The second key principal is understanding your patient’s motivations. Any perceived inconsistency between the patients’ current health status, behaviors and values creates an internal tension that may provide a rationale for change. The first step of using open-ended questioning and reflective listening gives the clinician information about values, attitudes and beliefs held by the patient. The clinician can then further clarify by asking the motivation ruler question: “On a scale of 1 to 10 with 10 being completely motivated and 1 having no motivation at all, how motivated are you to _____?” When the patient identifies their self-rated motivation, the clinician can further clarify by asking “What gives you this level of motivation” and “What would it take for you to increase your motivation 2 or 3 additional levels?” This approach can also be used to explore their level of interest as well as confidence in engaging in a new behavior.
A third key principal is listening to your patient. When the clinician asks open-ended questions and actively listens to the patient’s response, they infer an expression of empathy and acceptance. Reflective listening, or reflecting back what the clinician perceives the patient has communicated allows the clinician to “get it right.” This process of open-ended questioning and reflective listening shifts the encounter to a patient-centered engagement.

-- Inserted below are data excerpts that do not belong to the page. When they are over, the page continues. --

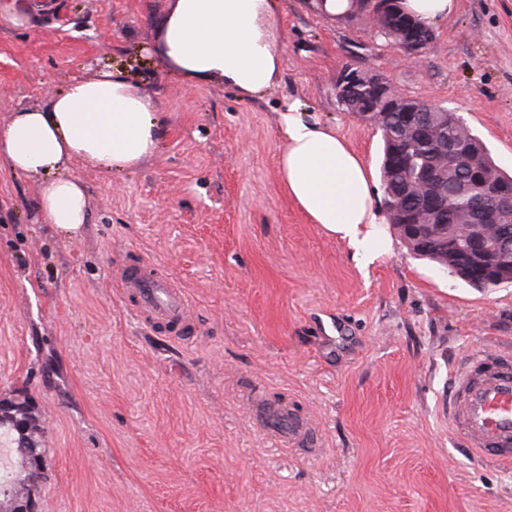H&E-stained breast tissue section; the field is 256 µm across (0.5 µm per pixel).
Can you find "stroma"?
<instances>
[{
    "label": "stroma",
    "instance_id": "obj_1",
    "mask_svg": "<svg viewBox=\"0 0 512 512\" xmlns=\"http://www.w3.org/2000/svg\"><path fill=\"white\" fill-rule=\"evenodd\" d=\"M0 19V125L74 78L126 71L160 104L157 154L106 175L71 236L41 223L38 181L0 162V401L27 398L48 470L39 512H512V471L459 448L448 374L512 343V284L478 289L415 257L390 224L359 264L310 223L278 168L277 114L299 101L380 171L378 128L336 102L346 66L463 116L512 173V0H458L410 60L372 19L280 0L277 83L247 97L158 60L170 0H56ZM168 273L191 328L149 327L127 266ZM338 321L329 339L319 324ZM294 408L323 446L288 448L263 407Z\"/></svg>",
    "mask_w": 512,
    "mask_h": 512
}]
</instances>
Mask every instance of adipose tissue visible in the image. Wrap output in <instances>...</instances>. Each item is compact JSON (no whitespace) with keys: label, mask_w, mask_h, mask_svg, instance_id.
Returning a JSON list of instances; mask_svg holds the SVG:
<instances>
[{"label":"adipose tissue","mask_w":512,"mask_h":512,"mask_svg":"<svg viewBox=\"0 0 512 512\" xmlns=\"http://www.w3.org/2000/svg\"><path fill=\"white\" fill-rule=\"evenodd\" d=\"M279 0H171L160 35L162 63L190 80L224 81L244 94L274 85L281 74ZM285 138L279 170L311 223L366 250L360 227L377 224L373 177L363 158L334 129L308 120L297 102L278 114ZM158 100L120 70L71 81L46 105L15 112L0 126V161L37 178L42 223L72 235L91 218L77 164L128 172L160 144Z\"/></svg>","instance_id":"obj_1"}]
</instances>
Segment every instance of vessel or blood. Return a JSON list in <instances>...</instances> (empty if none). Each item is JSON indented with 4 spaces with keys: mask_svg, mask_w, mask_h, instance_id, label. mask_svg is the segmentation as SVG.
I'll use <instances>...</instances> for the list:
<instances>
[{
    "mask_svg": "<svg viewBox=\"0 0 512 512\" xmlns=\"http://www.w3.org/2000/svg\"><path fill=\"white\" fill-rule=\"evenodd\" d=\"M122 288L136 299V310L149 325L182 322L187 300L173 279L139 266L128 267ZM268 429L290 448L314 454L319 446L312 424L292 410L263 411ZM448 421L459 446L479 459L512 468V352L472 351L448 379Z\"/></svg>",
    "mask_w": 512,
    "mask_h": 512,
    "instance_id": "1",
    "label": "vessel or blood"
}]
</instances>
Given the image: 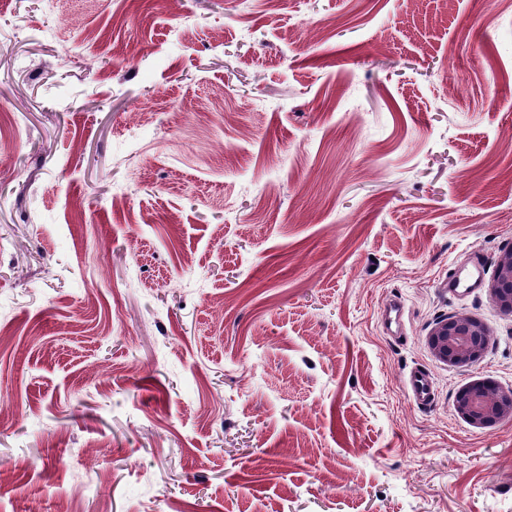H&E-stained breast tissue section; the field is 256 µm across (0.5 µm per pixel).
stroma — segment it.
I'll return each mask as SVG.
<instances>
[{
	"label": "stroma",
	"mask_w": 512,
	"mask_h": 512,
	"mask_svg": "<svg viewBox=\"0 0 512 512\" xmlns=\"http://www.w3.org/2000/svg\"><path fill=\"white\" fill-rule=\"evenodd\" d=\"M509 246L512 0H0V512H512ZM488 295L499 311L512 314V246L503 249L498 256ZM482 272L480 257L473 255L468 266L448 278V292L462 296L475 291L479 287ZM491 340L479 318L458 314L437 321L425 336L433 356L448 367H471L484 358ZM407 388L417 404L429 405L434 398V391L428 376L420 371H411L406 379ZM455 410L476 428H487L506 419L512 421V387L503 389L485 378L472 380L458 393Z\"/></svg>",
	"instance_id": "stroma-1"
}]
</instances>
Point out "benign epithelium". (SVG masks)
<instances>
[{
    "label": "benign epithelium",
    "mask_w": 512,
    "mask_h": 512,
    "mask_svg": "<svg viewBox=\"0 0 512 512\" xmlns=\"http://www.w3.org/2000/svg\"><path fill=\"white\" fill-rule=\"evenodd\" d=\"M488 295L499 311L512 314V246L498 256ZM490 340L488 326L467 314L437 321L425 336L433 356L454 368L480 363ZM455 410L459 417L476 428H487L506 419L512 421V387L504 389L492 380L475 379L458 393Z\"/></svg>",
    "instance_id": "1"
}]
</instances>
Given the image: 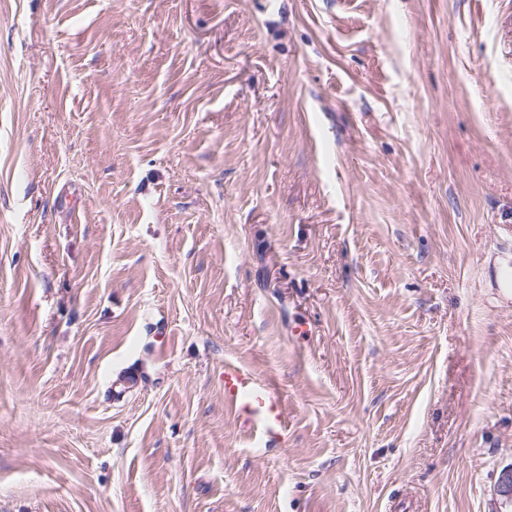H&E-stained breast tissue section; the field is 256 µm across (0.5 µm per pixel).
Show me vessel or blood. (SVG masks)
I'll return each instance as SVG.
<instances>
[{
    "label": "vessel or blood",
    "instance_id": "b4317fda",
    "mask_svg": "<svg viewBox=\"0 0 512 512\" xmlns=\"http://www.w3.org/2000/svg\"><path fill=\"white\" fill-rule=\"evenodd\" d=\"M224 402L230 407L244 431L258 436L261 443L280 440L286 420L280 395L274 383L259 380L244 367H224Z\"/></svg>",
    "mask_w": 512,
    "mask_h": 512
}]
</instances>
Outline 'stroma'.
Returning <instances> with one entry per match:
<instances>
[{"mask_svg": "<svg viewBox=\"0 0 512 512\" xmlns=\"http://www.w3.org/2000/svg\"><path fill=\"white\" fill-rule=\"evenodd\" d=\"M507 269L512 0H0V512H512ZM224 402L230 407L240 428L258 436L265 446L284 437L286 420L277 387L259 380L244 367L224 366Z\"/></svg>", "mask_w": 512, "mask_h": 512, "instance_id": "obj_1", "label": "stroma"}]
</instances>
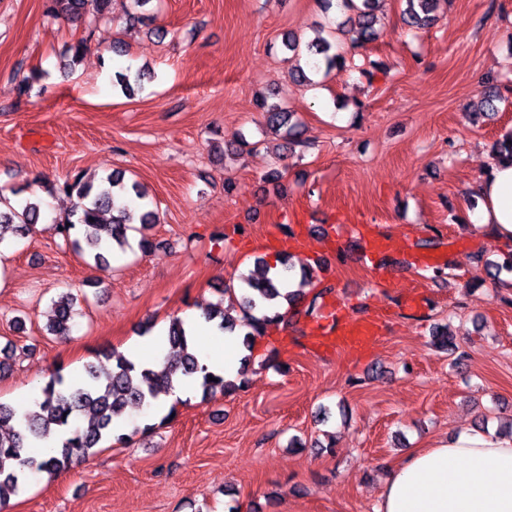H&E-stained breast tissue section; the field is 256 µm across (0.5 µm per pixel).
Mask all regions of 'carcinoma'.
I'll use <instances>...</instances> for the list:
<instances>
[{
  "mask_svg": "<svg viewBox=\"0 0 512 512\" xmlns=\"http://www.w3.org/2000/svg\"><path fill=\"white\" fill-rule=\"evenodd\" d=\"M45 13L50 18H65L72 22L80 21L88 11L107 17L111 13L112 0H45ZM379 0H321L324 10L332 7L346 13V18L335 28L318 38V44L310 47L297 34H288L283 40L285 48L300 60L309 52L321 56L322 62H314L312 69H343L346 67L344 53L336 51V42L348 43L354 49H363L378 39L375 28V5ZM403 13L405 24L414 29H426L436 22L434 15L437 0H405ZM87 50V39L81 38L70 47V56L64 67L71 69L81 60ZM144 73L126 68L115 73L113 84L122 92L131 93L134 88H143ZM483 106L482 115L496 111V103L502 100L499 87L487 82L479 92ZM265 125L278 133L284 140L286 149L293 150L306 146L302 139L301 124L292 121V113L277 102L263 98L258 103ZM43 191L52 196L61 191L71 198L68 213L57 221L56 233L61 235L73 252L93 263L101 272L111 269L107 254L114 249L124 252L130 248L128 231L133 225H141L146 230L158 223V214L149 208L147 195L136 181L127 183L122 174H108L99 179L77 175L71 181L60 185L48 184ZM43 199L33 191L20 187L11 191V196L0 195V247L10 245V238L25 237L31 226L39 223L42 217ZM281 272H271L266 264L261 274L240 277L245 285L241 295L233 288L230 301L241 310L239 320L230 318L224 304L206 309L205 319L214 322L221 332L242 330L243 345L253 351V337L262 335L267 326L282 322L285 314L276 312L269 316H258L255 311L262 306H271L279 298L294 308L303 297L301 288L314 278L312 268L302 269L299 289L284 291L285 281L292 267L285 259H280ZM78 315L76 298L63 293L52 303V318L48 325L49 334L66 338L70 336ZM166 341L176 352L174 359H166L159 372L147 367H136L133 362L116 349L109 352L112 371L103 374L94 363L84 366V374L77 381H70L58 368L41 387L31 406L19 412L10 404L0 401V427H9V432L0 434V505L9 501L17 493L27 475L34 472L56 474L70 469L74 464L86 460L93 449L105 438H114L118 444H125L129 435H113L112 420L121 416L129 405L148 407L157 399L160 391L173 386V380L192 379L207 398L217 392L233 394L245 384L244 375L248 372L252 355L241 358L238 379L227 380L214 374L200 364L195 353L189 351L188 333L182 320L170 322ZM434 345L442 350L457 354L454 363H459L465 353L458 352L455 339L448 335V329L437 327L433 332ZM62 433L61 443L52 455L41 456L40 441L51 427Z\"/></svg>",
  "mask_w": 512,
  "mask_h": 512,
  "instance_id": "cac0c4a2",
  "label": "carcinoma"
}]
</instances>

Lastly, it should be obvious the clinicians’ behavior and engagement strategies are aimed at empowering your patient. By doing so, the clinician is signaling to the patient the clinician believes he/she is capable of change. Since it is the patient, not the clinician, who must initiate behavior change; supporting self-efficacy effectively shifts “ownership” of the solution to the patient. In the language of Self-Determination Theory, supporting self-efficacy can increase the persons’ sense of competence and increase the likelihood of successful change.
Another important facet of listening in MI is listening for change talk. Change talk is the patients’ expressions of desire, reason, ability or need to make a change in their oral health behaviors. Expressions of change talk may come naturally as a result of open-ended questions and reflections or can be further elicited through the use of directed questions. Response to change talk provides the opportunity to explore options and affirm a commitment to change.
|Evocative questions to elicit change talk:|
The key components of brief MI which can be applied for the delivery of oral health information and advice are: Ask Permission, Elicit-Provide-Elicit (using OARS), Explore Options and Affirm Commitment.